Lucille Ball and her husband established Desilu Productions, and in association with CBS, the program was transformed into I Love Lucy. She laid the groundwork for comedy, which eventually inspired succeeding generations when the show debuted in 1951 and was an enormous success.
She worked in several movies, sitcoms, and Broadway musicals after the 1957 finale of the show. In 1986, Lucille Ball made her final appearance in the sitcom Life With Lucy, which was canceled after only a few episodes.
Awards & Achievements
- Lucille Ball received two stars on the Hollywood Walk of Fame in 1960.
- She became the first female recipient of the Gold Medal from the International Radio and Television Society in 1971.
- She was given the Presidential Medal of Freedom and the Women’s International Center’s Living Legacy Award in 1989, both posthumously.
Lucille Ball met the Cuban bandleader Desi Arnaz in 1940, and they both acted in the B-movie Dance, Girl, Dance. They both fell in love with him, and they later wed.
Due to her work, which required her to travel constantly during the first few years of their marriage, they could not stay together. She requested a divorce in 1944 but made amends with her spouse.
Lucille Ball suffered losses in 1942, 1949, and 1950 before giving birth to Lucie Arnaz in 1951. Desi Arnaz Jr., their second child, was born on January 19, 1953. She filed for divorce from Desi Arnaz in 1960, alleging the union had been a nightmare for her throughout that time.
Lucille Ball wed stand-up comedian Gary Morton in 1961, and they remained together until her passing.
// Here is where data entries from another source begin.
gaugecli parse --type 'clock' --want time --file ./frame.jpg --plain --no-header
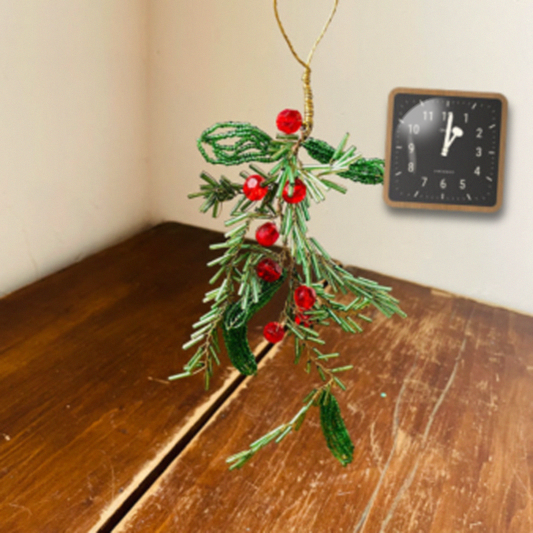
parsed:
1:01
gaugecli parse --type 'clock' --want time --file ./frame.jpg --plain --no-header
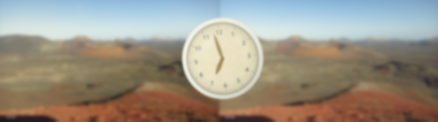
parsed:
6:58
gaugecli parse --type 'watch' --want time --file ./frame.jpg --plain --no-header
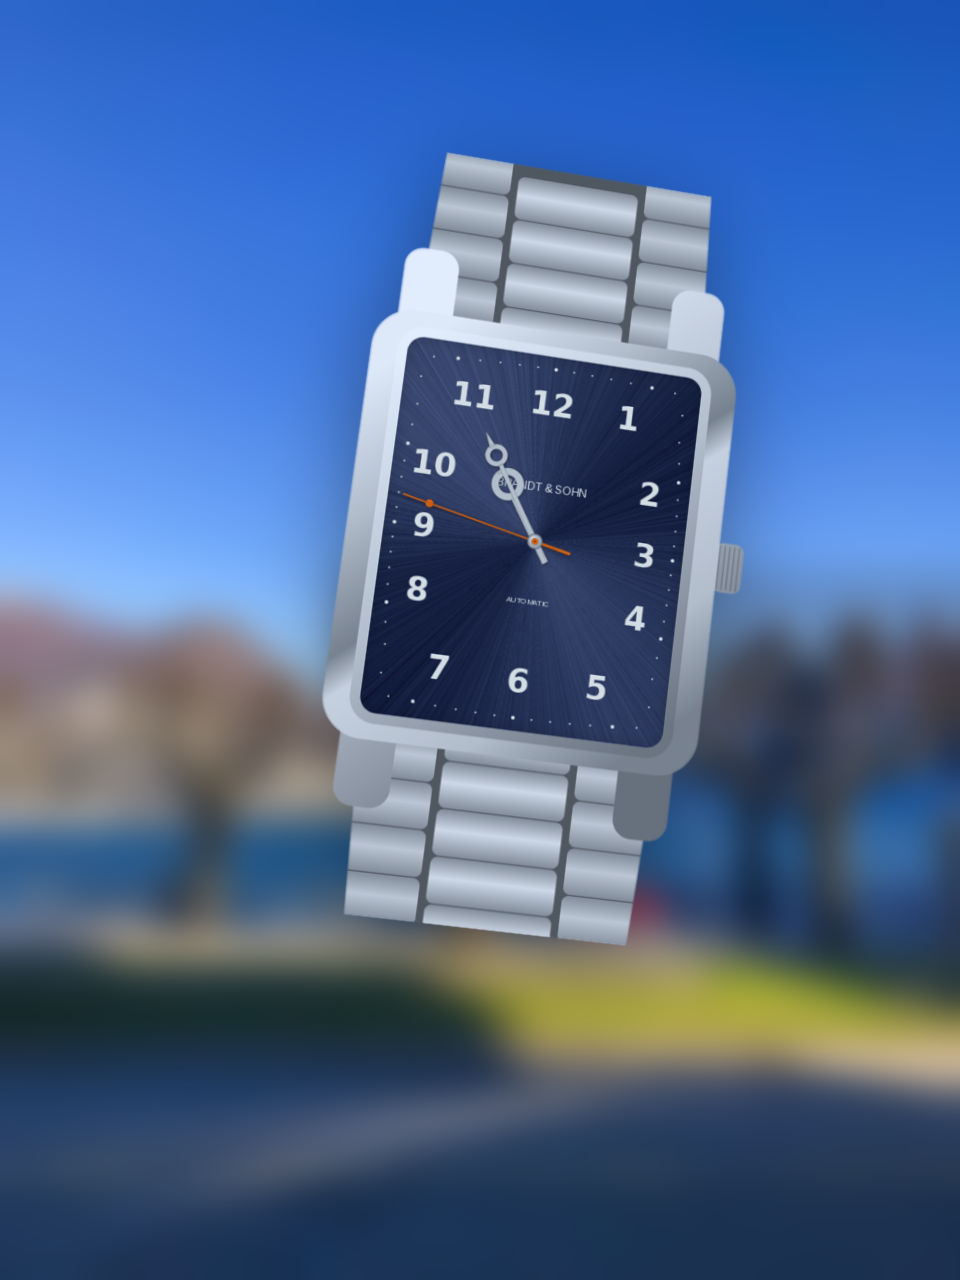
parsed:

After having heart surgery for an aortic rupture, she experienced acute back pain on April 26, 1989, and shortly after that, she passed out.
Lucille Ball passed away shortly after; it was later determined that her death was caused by an unconnected second abdominal aortic rupture. Her grandchildren are Katharine Luckinbill, Haley Arnaz, Simon Luckinbill, Julia Arnaz, and Joseph Luckinbill.
- I Love Lucy (1953)
- Top Hat (1935)
- Stage Door (1937)
- Kid Millions (1934)
- Three Little Pigskins (1934)
- Yours, Mine and Ours (1968)
- Roman Scandals (1933)
- The Long, Long Trailer (1953)
- The Whole Town’s Talking (1935)
- Follow the Fleet (1936)
According to the Gazette Review, Lucille Ball had a net worth of $40 million, which equals about $80 million today.